Entries from a dataset:
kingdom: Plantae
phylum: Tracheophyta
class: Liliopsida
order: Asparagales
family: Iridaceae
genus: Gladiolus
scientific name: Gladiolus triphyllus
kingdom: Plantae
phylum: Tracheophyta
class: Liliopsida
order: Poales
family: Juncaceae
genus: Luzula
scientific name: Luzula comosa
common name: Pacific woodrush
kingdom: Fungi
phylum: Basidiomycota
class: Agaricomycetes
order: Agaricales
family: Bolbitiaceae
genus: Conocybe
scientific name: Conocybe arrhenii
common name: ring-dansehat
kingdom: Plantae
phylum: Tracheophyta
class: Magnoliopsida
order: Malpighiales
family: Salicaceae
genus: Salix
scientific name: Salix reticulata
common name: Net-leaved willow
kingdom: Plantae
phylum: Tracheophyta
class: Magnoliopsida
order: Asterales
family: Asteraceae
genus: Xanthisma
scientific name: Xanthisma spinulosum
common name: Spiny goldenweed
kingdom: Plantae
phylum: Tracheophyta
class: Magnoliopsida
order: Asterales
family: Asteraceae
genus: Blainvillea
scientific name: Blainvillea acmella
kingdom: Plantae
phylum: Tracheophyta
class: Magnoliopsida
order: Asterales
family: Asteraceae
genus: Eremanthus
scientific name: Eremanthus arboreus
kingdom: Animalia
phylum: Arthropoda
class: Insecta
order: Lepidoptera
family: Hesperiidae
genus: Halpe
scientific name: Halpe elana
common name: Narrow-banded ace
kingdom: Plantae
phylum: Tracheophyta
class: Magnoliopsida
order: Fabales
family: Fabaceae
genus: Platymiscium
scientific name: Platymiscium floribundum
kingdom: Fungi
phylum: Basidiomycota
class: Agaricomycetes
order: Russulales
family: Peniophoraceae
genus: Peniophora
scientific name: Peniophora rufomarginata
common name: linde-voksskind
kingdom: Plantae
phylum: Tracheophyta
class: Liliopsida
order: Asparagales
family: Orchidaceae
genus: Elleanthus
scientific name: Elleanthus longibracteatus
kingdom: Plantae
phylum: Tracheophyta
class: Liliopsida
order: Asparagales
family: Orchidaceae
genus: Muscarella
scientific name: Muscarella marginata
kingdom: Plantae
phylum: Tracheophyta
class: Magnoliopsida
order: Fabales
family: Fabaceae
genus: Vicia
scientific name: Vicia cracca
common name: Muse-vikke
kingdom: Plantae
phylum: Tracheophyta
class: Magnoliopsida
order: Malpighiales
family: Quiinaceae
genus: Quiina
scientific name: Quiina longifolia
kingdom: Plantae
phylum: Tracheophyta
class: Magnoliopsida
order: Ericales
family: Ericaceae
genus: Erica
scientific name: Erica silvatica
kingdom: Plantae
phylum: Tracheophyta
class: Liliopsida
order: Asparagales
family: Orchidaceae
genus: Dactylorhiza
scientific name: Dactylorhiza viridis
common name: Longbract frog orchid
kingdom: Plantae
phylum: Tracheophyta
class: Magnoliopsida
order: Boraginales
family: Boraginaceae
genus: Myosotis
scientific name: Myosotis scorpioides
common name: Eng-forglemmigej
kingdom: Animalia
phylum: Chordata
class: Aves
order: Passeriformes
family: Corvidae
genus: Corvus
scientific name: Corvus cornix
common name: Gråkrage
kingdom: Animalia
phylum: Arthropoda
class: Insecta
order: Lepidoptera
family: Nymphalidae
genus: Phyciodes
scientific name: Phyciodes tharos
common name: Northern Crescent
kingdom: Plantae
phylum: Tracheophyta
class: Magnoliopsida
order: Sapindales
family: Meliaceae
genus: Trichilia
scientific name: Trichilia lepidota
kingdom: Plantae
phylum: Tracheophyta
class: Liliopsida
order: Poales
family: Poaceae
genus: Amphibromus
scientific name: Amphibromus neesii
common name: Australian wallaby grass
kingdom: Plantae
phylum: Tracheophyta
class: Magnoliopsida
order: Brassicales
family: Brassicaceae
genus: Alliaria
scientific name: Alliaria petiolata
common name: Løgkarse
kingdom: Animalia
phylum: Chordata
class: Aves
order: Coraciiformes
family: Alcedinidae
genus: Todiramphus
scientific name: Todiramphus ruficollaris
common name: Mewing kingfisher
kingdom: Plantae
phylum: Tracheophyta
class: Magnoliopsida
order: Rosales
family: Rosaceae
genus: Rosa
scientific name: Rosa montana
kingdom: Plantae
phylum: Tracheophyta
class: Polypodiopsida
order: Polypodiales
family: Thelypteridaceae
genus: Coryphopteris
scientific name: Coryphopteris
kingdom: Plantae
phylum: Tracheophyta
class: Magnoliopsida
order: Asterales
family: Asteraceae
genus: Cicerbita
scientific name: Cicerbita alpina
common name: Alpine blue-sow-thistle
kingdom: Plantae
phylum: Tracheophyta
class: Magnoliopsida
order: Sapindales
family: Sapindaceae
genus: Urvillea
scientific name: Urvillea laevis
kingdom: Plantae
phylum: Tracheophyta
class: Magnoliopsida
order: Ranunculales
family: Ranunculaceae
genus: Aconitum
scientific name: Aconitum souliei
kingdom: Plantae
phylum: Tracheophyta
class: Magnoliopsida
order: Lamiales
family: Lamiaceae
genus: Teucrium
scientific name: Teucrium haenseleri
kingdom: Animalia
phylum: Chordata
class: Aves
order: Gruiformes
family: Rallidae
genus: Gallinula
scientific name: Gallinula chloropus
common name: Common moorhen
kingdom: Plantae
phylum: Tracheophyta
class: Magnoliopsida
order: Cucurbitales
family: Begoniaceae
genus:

Work to do:
Could you convert the lines above into a numbered list, leaving out any blank ones?

Result of this exercise:
1. kingdom: Plantae
2. phylum: Tracheophyta
3. class: Liliopsida
4. order: Asparagales
5. family: Iridaceae
6. genus: Gladiolus
7. scientific name: Gladiolus triphyllus
8. kingdom: Plantae
9. phylum: Tracheophyta
10. class: Liliopsida
11. order: Poales
12. family: Juncaceae
13. genus: Luzula
14. scientific name: Luzula comosa
15. common name: Pacific woodrush
16. kingdom: Fungi
17. phylum: Basidiomycota
18. class: Agaricomycetes
19. order: Agaricales
20. family: Bolbitiaceae
21. genus: Conocybe
22. scientific name: Conocybe arrhenii
23. common name: ring-dansehat
24. kingdom: Plantae
25. phylum: Tracheophyta
26. class: Magnoliopsida
27. order: Malpighiales
28. family: Salicaceae
29. genus: Salix
30. scientific name: Salix reticulata
31. common name: Net-leaved willow
32. kingdom: Plantae
33. phylum: Tracheophyta
34. class: Magnoliopsida
35. order: Asterales
36. family: Asteraceae
37. genus: Xanthisma
38. scientific name: Xanthisma spinulosum
39. common name: Spiny goldenweed
40. kingdom: Plantae
41. phylum: Tracheophyta
42. class: Magnoliopsida
43. order: Asterales
44. family: Asteraceae
45. genus: Blainvillea
46. scientific name: Blainvillea acmella
47. kingdom: Plantae
48. phylum: Tracheophyta
49. class: Magnoliopsida
50. order: Asterales
51. family: Asteraceae
52. genus: Eremanthus
53. scientific name: Eremanthus arboreus
54. kingdom: Animalia
55. phylum: Arthropoda
56. class: Insecta
57. order: Lepidoptera
58. family: Hesperiidae
59. genus: Halpe
60. scientific name: Halpe elana
61. common name: Narrow-banded ace
62. kingdom: Plantae
63. phylum: Tracheophyta
64. class: Magnoliopsida
65. order: Fabales
66. family: Fabaceae
67. genus: Platymiscium
68. scientific name: Platymiscium floribundum
69. kingdom: Fungi
70. phylum: Basidiomycota
71. class: Agaricomycetes
72. order: Russulales
73. family: Peniophoraceae
74. genus: Peniophora
75. scientific name: Peniophora rufomarginata
76. common name: linde-voksskind
77. kingdom: Plantae
78. phylum: Tracheophyta
79. class: Liliopsida
80. order: Asparagales
81. family: Orchidaceae
82. genus: Elleanthus
83. scientific name: Elleanthus longibracteatus
84. kingdom: Plantae
85. phylum: Tracheophyta
86. class: Liliopsida
87. order: Asparagales
88. family: Orchidaceae
89. genus: Muscarella
90. scientific name: Muscarella marginata
91. kingdom: Plantae
92. phylum: Tracheophyta
93. class: Magnoliopsida
94. order: Fabales
95. family: Fabaceae
96. genus: Vicia
97. scientific name: Vicia cracca
98. common name: Muse-vikke
99. kingdom: Plantae
100. phylum: Tracheophyta
101. class: Magnoliopsida
102. order: Malpighiales
103. family: Quiinaceae
104. genus: Quiina
105. scientific name: Quiina longifolia
106. kingdom: Plantae
107. phylum: Tracheophyta
108. class: Magnoliopsida
109. order: Ericales
110. family: Ericaceae
111. genus: Erica
112. scientific name: Erica silvatica
113. kingdom: Plantae
114. phylum: Tracheophyta
115. class: Liliopsida
116. order: Asparagales
117. family: Orchidaceae
118. genus: Dactylorhiza
119. scientific name: Dactylorhiza viridis
120. common name: Longbract frog orchid
121. kingdom: Plantae
122. phylum: Tracheophyta
123. class: Magnoliopsida
124. order: Boraginales
125. family: Boraginaceae
126. genus: Myosotis
127. scientific name: Myosotis scorpioides
128. common name: Eng-forglemmigej
129. kingdom: Animalia
130. phylum: Chordata
131. class: Aves
132. order: Passeriformes
133. family: Corvidae
134. genus: Corvus
135. scientific name: Corvus cornix
136. common name: Gråkrage
137. kingdom: Animalia
138. phylum: Arthropoda
139. class: Insecta
140. order: Lepidoptera
141. family: Nymphalidae
142. genus: Phyciodes
143. scientific name: Phyciodes tharos
144. common name: Northern Crescent
145. kingdom: Plantae
146. phylum: Tracheophyta
147. class: Magnoliopsida
148. order: Sapindales
149. family: Meliaceae
150. genus: Trichilia
151. scientific name: Trichilia lepidota
152. kingdom: Plantae
153. phylum: Tracheophyta
154. class: Liliopsida
155. order: Poales
156. family: Poaceae
157. genus: Amphibromus
158. scientific name: Amphibromus neesii
159. common name: Australian wallaby grass
160. kingdom: Plantae
161. phylum: Tracheophyta
162. class: Magnoliopsida
163. order: Brassicales
164. family: Brassicaceae
165. genus: Alliaria
166. scientific name: Alliaria petiolata
167. common name: Løgkarse
168. kingdom: Animalia
169. phylum: Chordata
170. class: Aves
171. order: Coraciiformes
172. family: Alcedinidae
173. genus: Todiramphus
174. scientific name: Todiramphus ruficollaris
175. common name: Mewing kingfisher
176. kingdom: Plantae
177. phylum: Tracheophyta
178. class: Magnoliopsida
179. order: Rosales
180. family: Rosaceae
181. genus: Rosa
182. scientific name: Rosa montana
183. kingdom: Plantae
184. phylum: Tracheophyta
185. class: Polypodiopsida
186. order: Polypodiales
187. family: Thelypteridaceae
188. genus: Coryphopteris
189. scientific name: Coryphopteris
190. kingdom: Plantae
191. phylum: Tracheophyta
192. class: Magnoliopsida
193. order: Asterales
194. family: Asteraceae
195. genus: Cicerbita
196. scientific name: Cicerbita alpina
197. common name: Alpine blue-sow-thistle
198. kingdom: Plantae
199. phylum: Tracheophyta
200. class: Magnoliopsida
201. order: Sapindales
202. family: Sapindaceae
203. genus: Urvillea
204. scientific name: Urvillea laevis
205. kingdom: Plantae
206. phylum: Tracheophyta
207. class: Magnoliopsida
208. order: Ranunculales
209. family: Ranunculaceae
210. genus: Aconitum
211. scientific name: Aconitum souliei
212. kingdom: Plantae
213. phylum: Tracheophyta
214. class: Magnoliopsida
215. order: Lamiales
216. family: Lamiaceae
217. genus: Teucrium
218. scientific name: Teucrium haenseleri
219. kingdom: Animalia
220. phylum: Chordata
221. class: Aves
222. order: Gruiformes
223. family: Rallidae
224. genus: Gallinula
225. scientific name: Gallinula chloropus
226. common name: Common moorhen
227. kingdom: Plantae
228. phylum: Tracheophyta
229. class: Magnoliopsida
230. order: Cucurbitales
231. family: Begoniaceae
232. genus:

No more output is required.